Des études montrent que les enfants sont globalement plus réceptifs à l’hypnose que les adultes : ils peuvent en effet facilement se concentrer et fixer toute leur attention sur l’instant présent, et aussi passer rapidement de la réalité au monde magique. Et puisque l’enfant est très souvent en transe naturelle et que ses filtres personnels sont authentiques, qu’ils ne sont pas aussi segmentés et cadrés que ceux de l’adulte, sa carte du monde reste plus flexible et ouverte aux changements.
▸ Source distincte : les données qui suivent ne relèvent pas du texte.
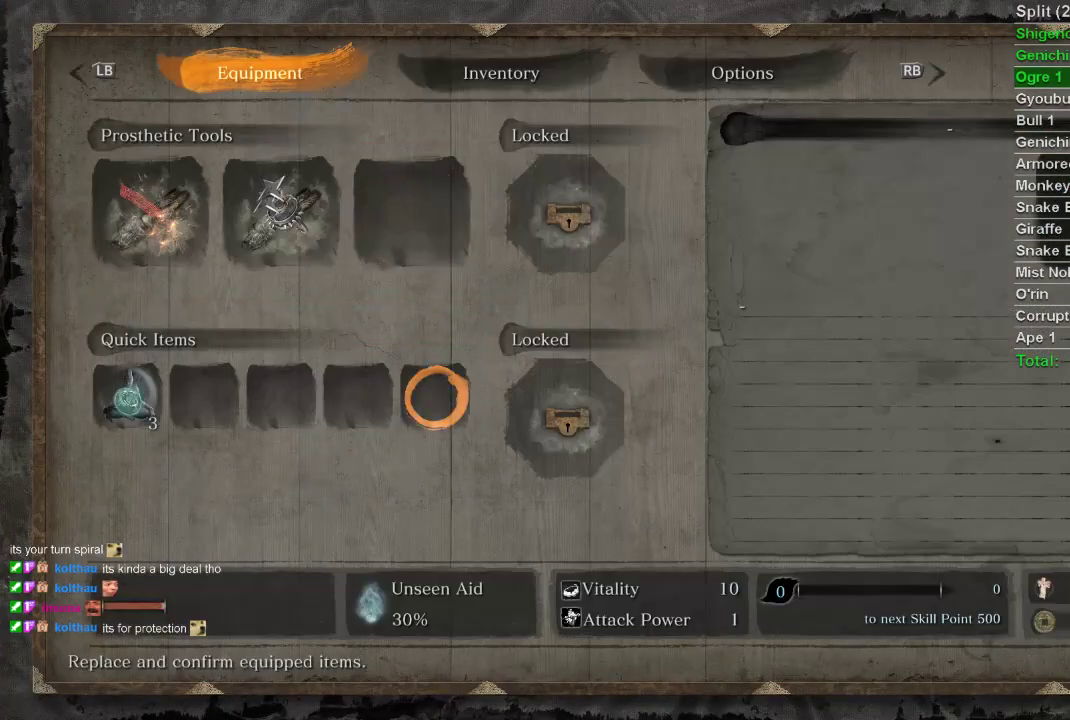
{"buttons": ["CIRCLE"], "left_stick": "center", "right_stick": "center", "events": [[33, "CROSS", "down"], [183, "CROSS", "up"], [200, "DPAD_UP", "down"], [217, "DPAD_UP", "up"], [267, "CROSS", "down"], [333, "CROSS", "up"], [467, "CIRCLE", "down"]]}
Utiliser l’hypnose chez l’enfant, c’est entrer dans son monde par le jeu, en employant son langage, des images qu’il comprend, pour découvrir ses perceptions et sa compréhension du monde. Avoir accès à cette partie de lui permet au thérapeute de mieux comprendre quels sont ses mécanismes d’apprentissage, ce qui motive sa prise de décision, ce qui génère de la motivation, etc.

Les métaphores
Chez les adultes, comme chez les enfants, les histoires métaphoriques ou métaphores (histoires qui expriment un message profond, plus vaste, caché à notre logique immédiate) sont des outils très intéressants à utiliser, car elles permettent de capter l’attention et, ainsi, de déjouer la partie consciente qui tente constamment de rationaliser et de déjouer certaines résistances bien ancrées. Le thérapeute aura alors accès à la partie inconsciente de l’enfant, la partie qui souhaite apprendre et collaborer. En utilisant, entre autres, la métaphore, le thérapeute pourra aider l’enfant à mettre en lumière ses forces intérieures afin d’y puiser les ressources nécessaires aux défis que la vie placera sur sa route.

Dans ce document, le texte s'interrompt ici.